Photo: TIFF
by Sam Thomas-Redfern Film

143 Sahara Street | Hassen Ferhani

September 20, 2019

Somewhere in the Algerian portion of the Sahara desert lives Malika, the sole proprietor of a lonely café situated by the side of a road that stretches in both directions to the horizon. Hassen Ferhani’s documentary, 143 Sahara Street, takes this space as its subject, and its objective isn’t to illuminate Malika’s past or to delve into any of the wider questions that might arise from the conversations of the travellers who stop at her café – in that sense this is a road movie, a film that occupies a present between two possible places, revealing itself only through snatches of dialogue that gesture to an expansive yet hidden history of both Malika and Algeria. The cost of tea and an omelette at Malika’s is a mere 90 dinars (about 75 cents) as we find out in one of her first encounters; indeed, much remains off-screen in this film but wealth is something simultaneously vacant and intrusive. Malika subsists on a pittance, and the image of her small café surrounded by the barren expanse of the desert hardly conjures any notions of wealth, yet she also makes reference to the people of the Sahara now being able to afford “fancy cars” and “good brands” as well as rich Qataris hunting in the area nearby.
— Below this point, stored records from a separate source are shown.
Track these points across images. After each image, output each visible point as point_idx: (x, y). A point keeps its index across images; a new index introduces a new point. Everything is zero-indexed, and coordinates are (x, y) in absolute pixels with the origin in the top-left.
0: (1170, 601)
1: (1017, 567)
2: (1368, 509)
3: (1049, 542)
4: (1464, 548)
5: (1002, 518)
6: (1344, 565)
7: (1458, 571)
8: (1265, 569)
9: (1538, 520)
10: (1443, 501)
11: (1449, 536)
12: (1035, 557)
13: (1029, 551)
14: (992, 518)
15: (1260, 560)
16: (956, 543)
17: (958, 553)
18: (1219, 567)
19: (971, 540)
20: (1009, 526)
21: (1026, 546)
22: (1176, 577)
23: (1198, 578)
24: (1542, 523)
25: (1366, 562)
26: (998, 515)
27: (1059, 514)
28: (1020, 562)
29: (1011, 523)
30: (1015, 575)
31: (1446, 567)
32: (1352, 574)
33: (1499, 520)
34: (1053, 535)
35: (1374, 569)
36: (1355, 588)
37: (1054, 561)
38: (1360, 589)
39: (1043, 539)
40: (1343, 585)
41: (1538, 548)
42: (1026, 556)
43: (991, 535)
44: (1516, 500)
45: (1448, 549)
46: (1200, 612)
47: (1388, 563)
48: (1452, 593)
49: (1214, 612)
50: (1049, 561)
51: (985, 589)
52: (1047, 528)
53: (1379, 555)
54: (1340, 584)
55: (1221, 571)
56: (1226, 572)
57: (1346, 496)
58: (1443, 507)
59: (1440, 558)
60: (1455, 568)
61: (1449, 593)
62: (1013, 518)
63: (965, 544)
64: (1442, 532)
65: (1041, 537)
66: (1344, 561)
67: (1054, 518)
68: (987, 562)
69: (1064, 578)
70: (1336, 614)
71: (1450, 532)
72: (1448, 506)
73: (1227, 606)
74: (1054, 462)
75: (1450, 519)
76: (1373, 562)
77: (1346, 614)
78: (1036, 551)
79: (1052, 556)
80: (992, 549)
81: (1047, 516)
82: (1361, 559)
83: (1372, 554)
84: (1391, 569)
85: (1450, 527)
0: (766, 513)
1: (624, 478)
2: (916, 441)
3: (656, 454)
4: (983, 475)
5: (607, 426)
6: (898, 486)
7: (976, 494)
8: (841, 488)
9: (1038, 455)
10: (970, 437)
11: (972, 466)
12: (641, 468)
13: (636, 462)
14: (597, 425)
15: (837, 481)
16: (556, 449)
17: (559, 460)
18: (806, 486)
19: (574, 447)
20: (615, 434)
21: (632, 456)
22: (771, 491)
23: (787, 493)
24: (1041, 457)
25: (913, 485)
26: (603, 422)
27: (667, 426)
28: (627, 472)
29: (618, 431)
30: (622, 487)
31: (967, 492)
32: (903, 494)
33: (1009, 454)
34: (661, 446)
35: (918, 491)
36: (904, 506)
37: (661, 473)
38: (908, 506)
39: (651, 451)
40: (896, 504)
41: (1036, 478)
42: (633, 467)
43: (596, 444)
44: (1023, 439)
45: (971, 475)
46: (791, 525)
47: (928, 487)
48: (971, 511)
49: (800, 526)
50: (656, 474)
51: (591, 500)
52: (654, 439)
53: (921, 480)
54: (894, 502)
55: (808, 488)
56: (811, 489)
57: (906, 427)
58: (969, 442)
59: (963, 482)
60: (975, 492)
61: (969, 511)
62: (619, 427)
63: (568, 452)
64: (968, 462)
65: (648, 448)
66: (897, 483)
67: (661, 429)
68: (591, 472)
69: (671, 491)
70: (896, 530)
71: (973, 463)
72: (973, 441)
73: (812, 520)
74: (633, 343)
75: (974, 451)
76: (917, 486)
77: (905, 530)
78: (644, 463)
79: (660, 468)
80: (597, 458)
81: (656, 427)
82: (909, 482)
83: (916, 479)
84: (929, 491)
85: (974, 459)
I don’t know whether it’s passivity on the part of the people (drawn from a deep religiosity) or a certain hesitation to announce their dissatisfaction with the government which is stopping them from being unequivocal in regards to issues besetting them and their country — we hear mention of lack of jobs, stagnating wages, and the new gas station encroaching on Malika’s turf – so this lack of money is hardly localised to the café, even if only a couple are happy to speak it. Beyond these financial issues exists a wealth of historical details that seem to converge on this solitary café (the infamous terrorist Mokhtar Belmokhtar is even mentioned as having visited Malika during the “years of terrorism”, stopping by like so many others at this oasis in Southern Algeria), so perhaps it should come as no surprise that leaving this space she’d claimed as her own for so many years is an idea unwelcome to Malika’s mind. Her rootedness is displayed not only through the stories she tells but through the faces of those who visit her – as they have so many times before – to make clear to us the indispensable function she serves to travelers, alone in the desert.


Published as part of Toronto International Film Festival 2019 | Dispatch 7: Wavelengths Program.